Kafka interpreta bene questo scenario poiché ha esplorato l’angoscia e l’alienazione dell’individuo nella società moderna in cui le istituzioni, come la burocrazia, la legge e la religione sembrano limitare la libertà dell’individuo e renderlo impotente di fronte al destino che gli è riservato. L’idea dell’alienazione dell’individuo è anche frutto della società industriale che si sviluppa a suo tempo: il lavoro industriale porta gli operai a svolgere la loro mansione in modo meccanico. Inoltre, Kafka ha esplorato la natura dell’identità e della conoscenza ponendo l’accento sulle difficoltà dell’individuo di conoscere se stesso e gli altri.
I suoi personaggi spesso lottano per comprendere il loro posto nel mondo e le loro relazioni con gli altri e si trovano a confrontarsi con la precarietà e l’incertezza dell’esistenza umana. Il suo pensiero è abilmente traslato nella situazione attuale di vita iraniana.
In questo film si esplorano le dinamiche del potere nella società iraniana contemporanea dove si analizzano le idee di Focault nella biopolitica sul biopotere e relativi impatti sui cittadini dell’Iran nell’ambito di un sistema che esercita un controllo totalitario. Ci si trova immersi nella resistenza, nei ritagli di un insieme di piccoli spazi privati di ribellione a dispetto del regime oppressivo.
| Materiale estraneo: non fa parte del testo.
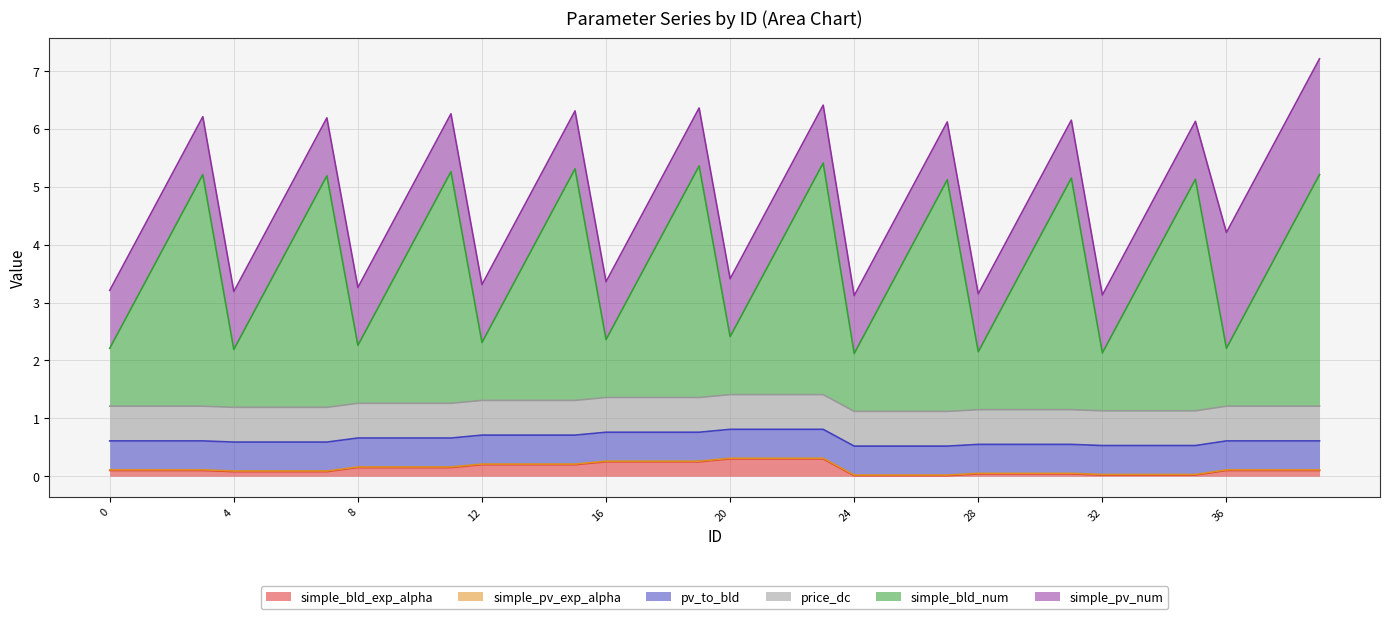

What is the approximate value of pv_to_bld at 21?

0.5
Il film esalta la cronaca di grande potenza emotiva sulla libertà individuale. È una forte difesa e resistenza che determinano quasi un’inchiesta cinematografica sulla biopolitica ed il biopotere, difendendo la libertà individuale come unico valore supremo per l’esistenza umana, purtroppo, sempre più minacciato.
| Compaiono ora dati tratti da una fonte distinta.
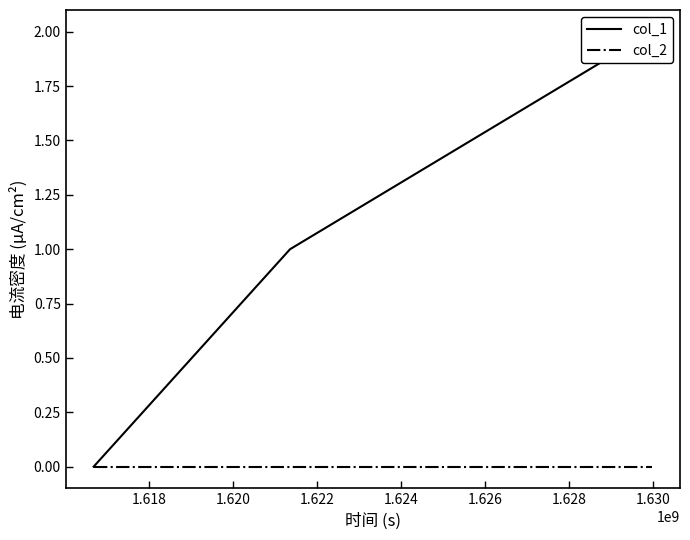

List the series in order of their overall mean, lowest first.

col_2, col_1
E un puzzle di vite singole che sono intrise nella poesia di Ghazal e la filosofia Kafkiana. L’osservazione attuale delle dinamiche umane personali iraniane è simile alle nostre vite che sono magistralmente riassunte nella poesia di Forugh, grande poetessa iraniana, che recita: “Poi / il sole divenne freddo / e l’abbondanza lasciò la terra / e nelle vallate l’erba morì / e nelle profondità i pesci morirono / e da allora la Terra / non accolse più i morti”.
Gli autori Alireza Khatami e Ali Asgari portano le undici scene del film come gli undici versi della poesia di Forugh Farrokhzad nel suo “Terrestrial verses”. È una tecnica nota come la poesia Ghazal ovvero una forma poetica classica equiparabile al sonetto della poesia europea che utilizza stanze indipendenti in coppie che sono legate tra loro dal tema e più strettamente dalla loro forma poetica, per esempio, ripetendo una rima finale per tutta la poesia. Hanno pensato che quella poteva essere una analogia strutturale adatta ad un film ed è così che sono giunti a produrre le undici scene. Sono storie ironiche e commoventi che affrontano avversità e che completano il puzzle dell’attuale società iraniana.
Film unico nel suo genere tragicomico nonostante le situazioni di grande difficoltà narrate. Da non perdere!
Distribuito da Academy Two è presente nelle sale cinematografiche dal 5 ottobre 2023.